During a party in the community, R becomes intoxicated, and, no longer able to control his zombie instincts, attacks a guard, infecting him and causing a small outbreak in the stadium. Grigio discovers R, and, deducing what he is, attacks him despite Julie's protests, but is stopped by Julie's friend Nora, allowing Julie and R to escape. Outside, the crowd of zombies has grown. What Julie and R have between them has infected many others, causing them to change and seek to regain their humanity. However, as they deliberate on what to do next, the Boneys attack both the Living and Fleshies alike. The couple meets up with Nora, and they flee to a roof where they see the battle between the Boneys and the Living. As they watch, Julie has an epiphany: the plague started because the human race crushed itself beneath the weight of its negative emotions, until it released a dark force that changed the humans so that everyone could see their evil. In the midst of the chaos and bloodshed, R and Julie kiss; the strength of their love cures R of the plague completely and both their eyes turn gold. Grigio, not believing that a cure for the plague exists and thinking that R has infected Julie, attempts to kill them both, but is stopped by one of his own soldiers and attacked by a Boney. As Julie shoots the Boney, both it and Grigio fall off the roof of the stadium shriveling into dust and bones. The action apparently causes the rest of the Boneys to flee, and the battle ends with the Living and Dead establishing peace. The epilogue reveals that in the aftermath of the battle, the word about the origins of the plague was spread among the other surviving communities, allowing for a true chance at a cure, and R looks forward to what the future now brings, for the Living and the Dead both.

==Reviews==
Paste Magazine said, "Marion explores the meaning of humanity through R's journey towards personhood, a tale that gets grander in scale as his empathy builds and the book's true villains—cynicism, apathy and status quo—are revealed."

==Related books==
===Prequel===
On January 28, 2013, Zola Books published Isaac Marion's novella e-book prequel to Warm Bodies, titled The New Hunger.
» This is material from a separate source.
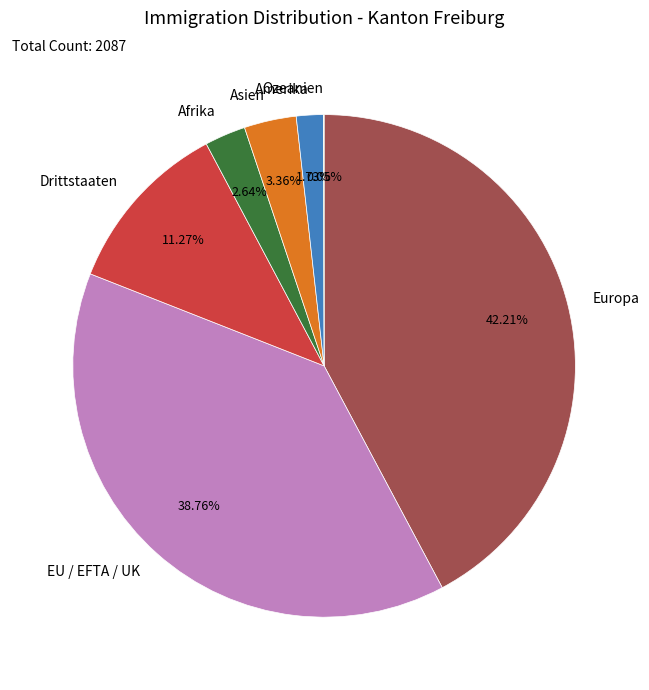

Is Asien the majority of the pie?

No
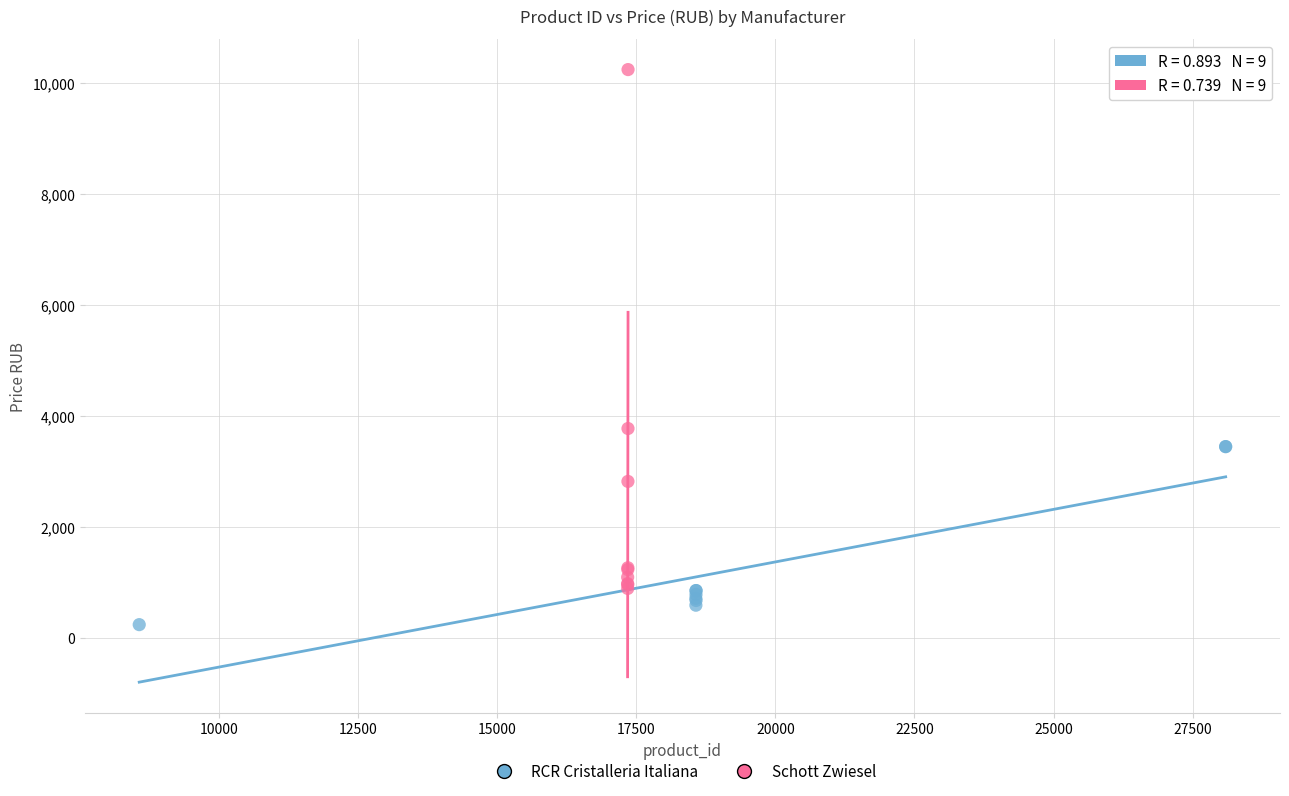

Which series contains the lowest Y value?

RCR Cristalleria Italiana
Library Journal praised its "rich, evocative prose". Cinema Blend gave a mostly positive review, remarking that it "feels more like an add-on to Warm Bodies than a self-contained story" but stating that fans of Warm Bodies would enjoy the novella.

===Sequel===
On October 15, 2012, Marion announced via his blog that he was writing a sequel. Three years later, he announced that the project had grown into two books, making the series four books in total. The first of these, titled The Burning World, was released on February 7, 2017, and Marion launched an elaborate campaign to encourage preordering through his own web store, creating original story materials as rewards. Marion self-published a limited run of the final book in the series, The Living, on November 13, 2018.

==Adaptations==
===Film===

Actor Nicholas Hoult starred as the zombie R in a feature film adaptation written and directed by Jonathan Levine and released in February 2013. The film also starred Teresa Palmer as Julie Grigio, Rob Corddry as M, and John Malkovich as General Grigio. Other principal cast members included Dave Franco, Analeigh Tipton, and Cory Hardrict. In the film, Julie's father is not killed and though a stadium is used for certain scenes, a city barred with walls replaces it as the humans' primary residence. The official movie poster in which R was giving Julie a bunch of flowers is not included in the movie but happened in the novel. There were also cut-scenes that were not included in the officially released movie that changed the flow of the story.

===Television===
In May 2019, a Warm Bodies television series adaptation was announced to be in development, produced by Lionsgate.